● Data supplied:
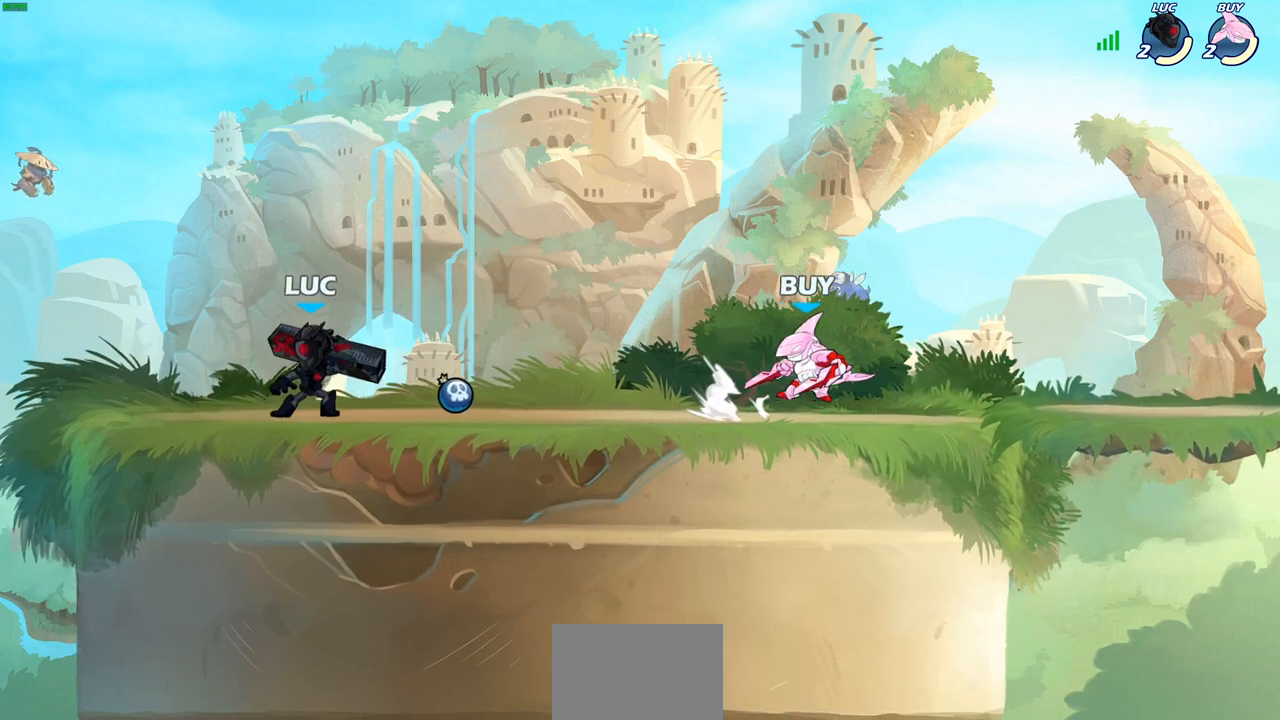
{"buttons": ["CIRCLE"], "left_stick": "right", "right_stick": "center", "events": [[67, "CIRCLE", "down"]]}
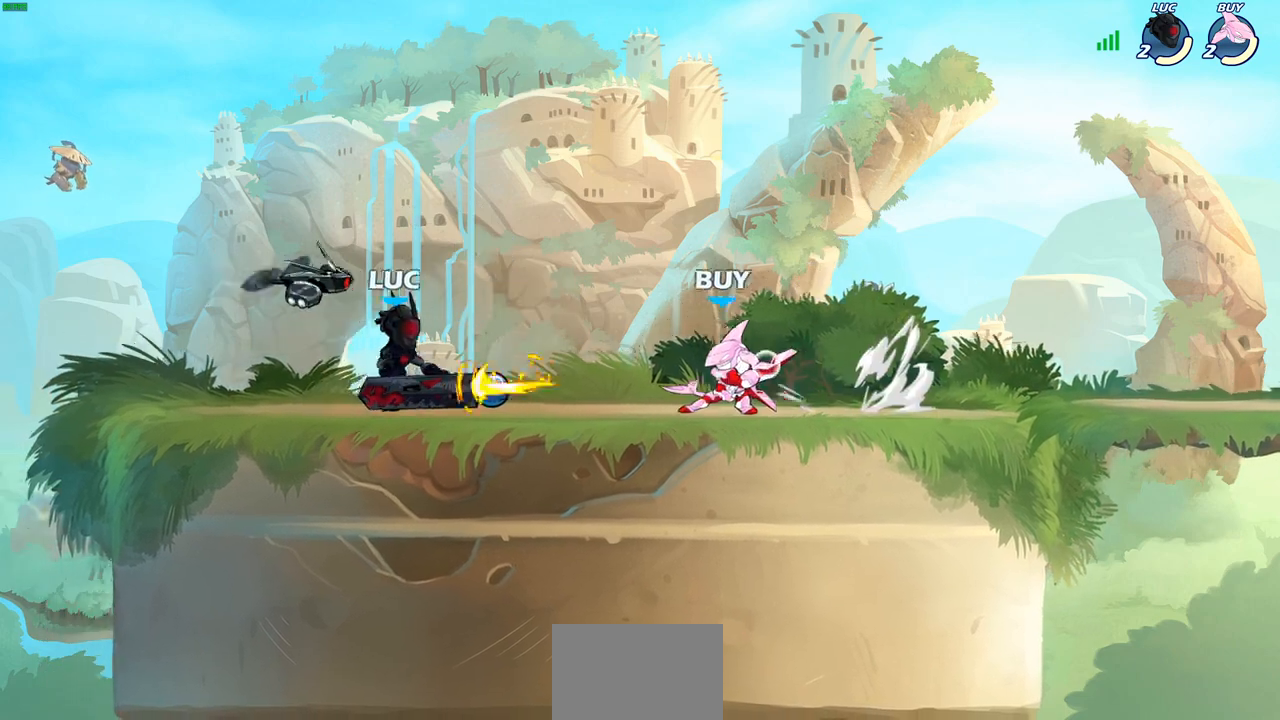
{"buttons": [], "left_stick": "center", "right_stick": "center", "events": [[467, "left_stick", "center"], [483, "CIRCLE", "up"]]}
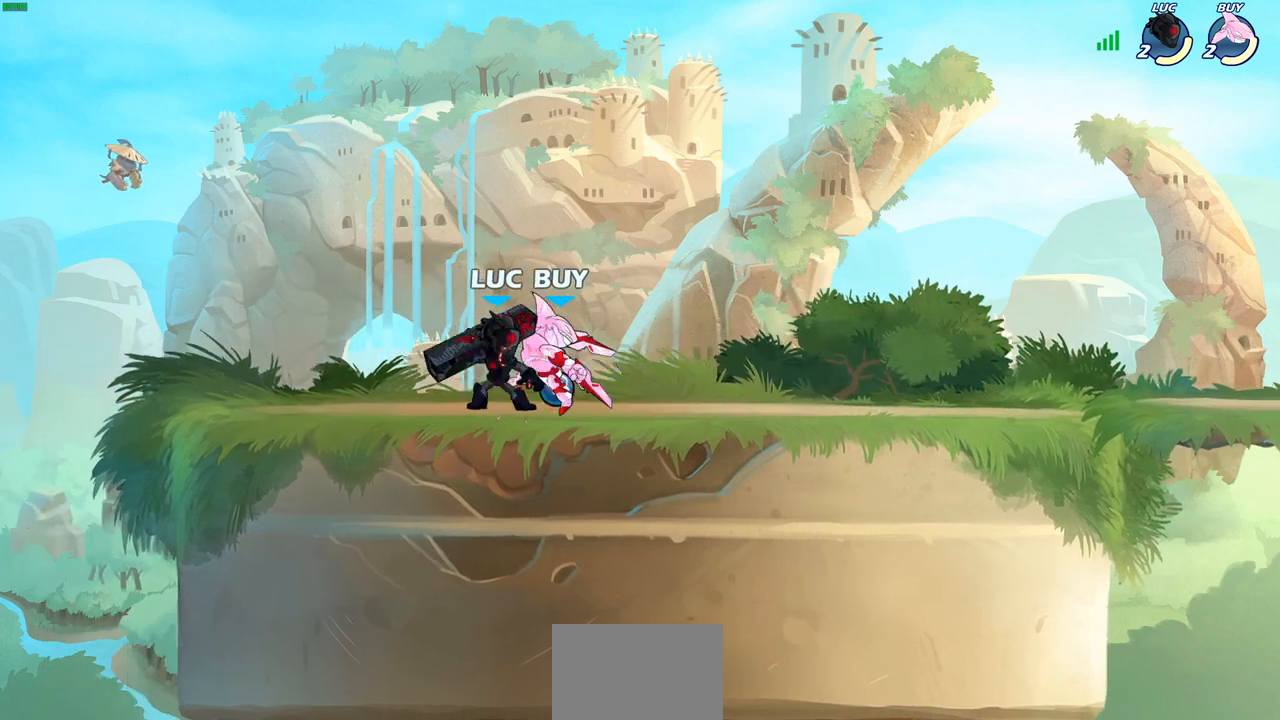
{"buttons": [], "left_stick": "up-left", "right_stick": "center", "events": [[67, "SQUARE", "down"], [167, "SQUARE", "up"], [233, "SQUARE", "down"], [350, "SQUARE", "up"], [467, "left_stick", "up-left"]]}
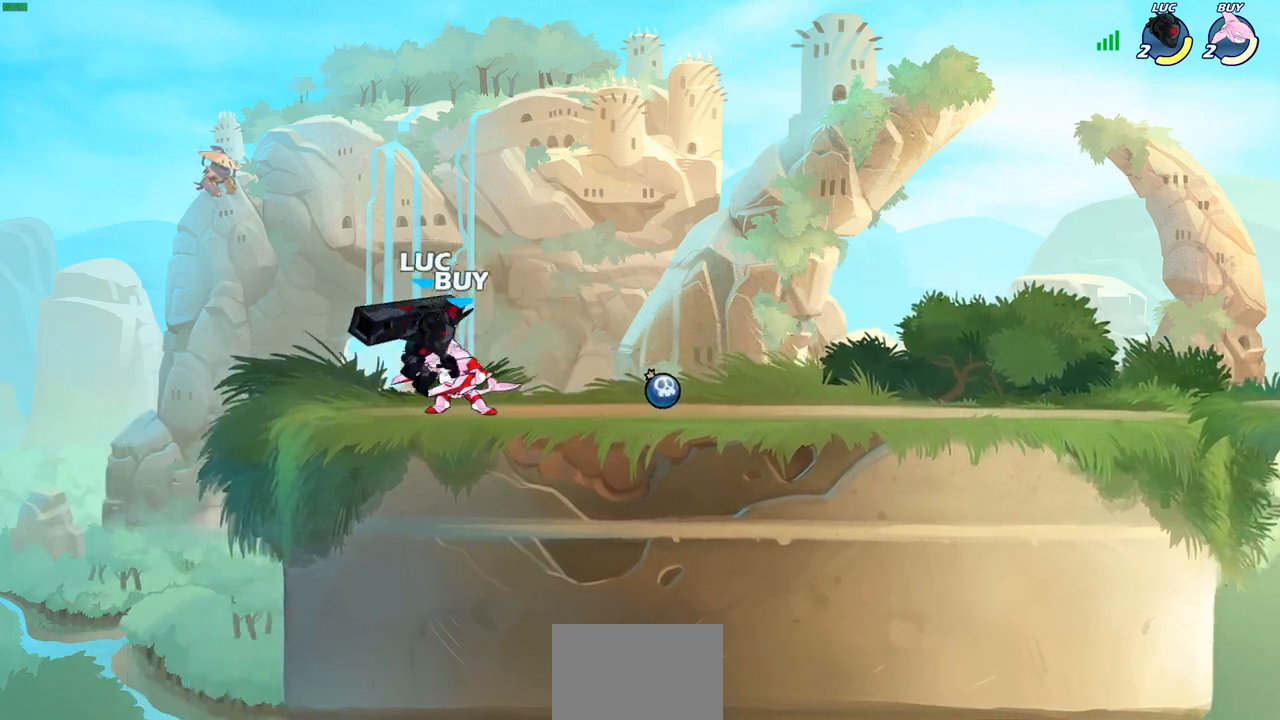
{"buttons": [], "left_stick": "down", "right_stick": "center", "events": [[17, "CROSS", "down"], [33, "left_stick", "up"], [67, "R2", "down"], [133, "left_stick", "up-right"], [317, "CROSS", "up"], [317, "R2", "up"], [383, "left_stick", "down"]]}
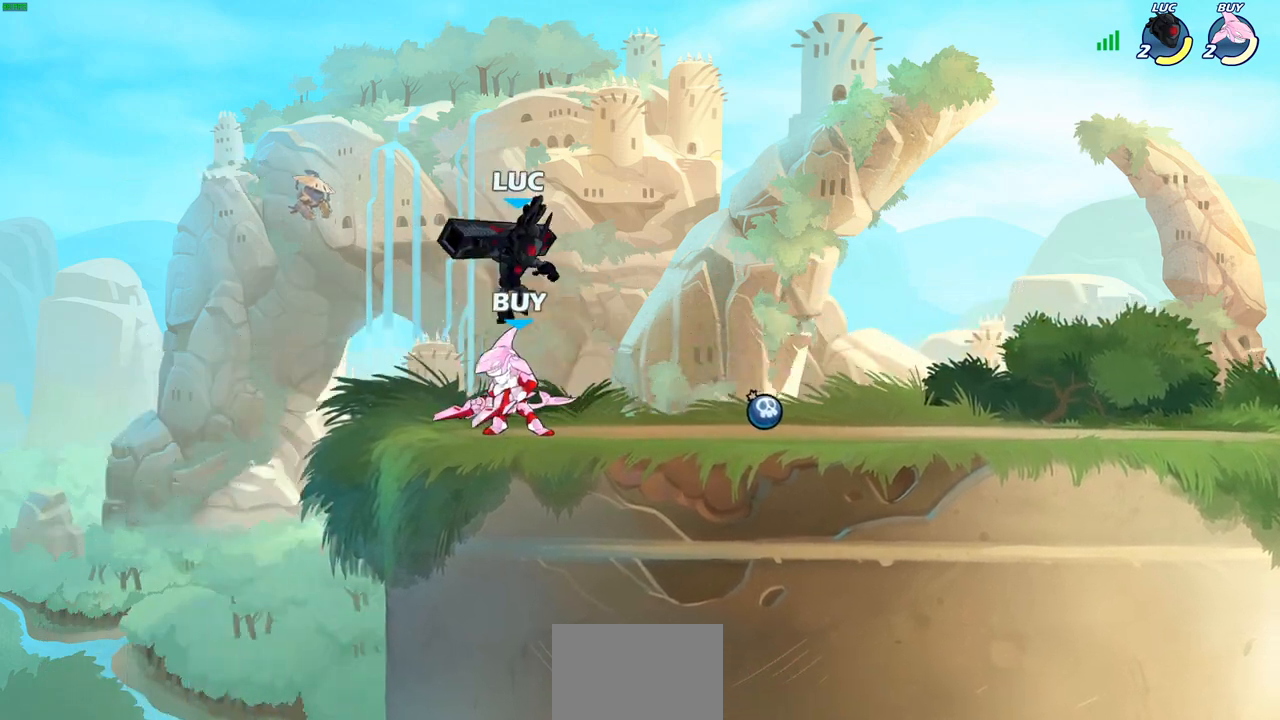
{"buttons": [], "left_stick": "center", "right_stick": "center", "events": [[117, "left_stick", "center"], [150, "SQUARE", "down"], [233, "SQUARE", "up"], [317, "SQUARE", "down"], [433, "SQUARE", "up"]]}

● What you will do: Reproduce everything above exactly, images excluded.

● Exercise result:
{"buttons": ["CIRCLE"], "left_stick": "right", "right_stick": "center", "events": [[67, "CIRCLE", "down"]]}
{"buttons": [], "left_stick": "center", "right_stick": "center", "events": [[467, "left_stick", "center"], [483, "CIRCLE", "up"]]}
{"buttons": [], "left_stick": "up-left", "right_stick": "center", "events": [[67, "SQUARE", "down"], [167, "SQUARE", "up"], [233, "SQUARE", "down"], [350, "SQUARE", "up"], [467, "left_stick", "up-left"]]}
{"buttons": [], "left_stick": "down", "right_stick": "center", "events": [[17, "CROSS", "down"], [33, "left_stick", "up"], [67, "R2", "down"], [133, "left_stick", "up-right"], [317, "CROSS", "up"], [317, "R2", "up"], [383, "left_stick", "down"]]}
{"buttons": [], "left_stick": "center", "right_stick": "center", "events": [[117, "left_stick", "center"], [150, "SQUARE", "down"], [233, "SQUARE", "up"], [317, "SQUARE", "down"], [433, "SQUARE", "up"]]}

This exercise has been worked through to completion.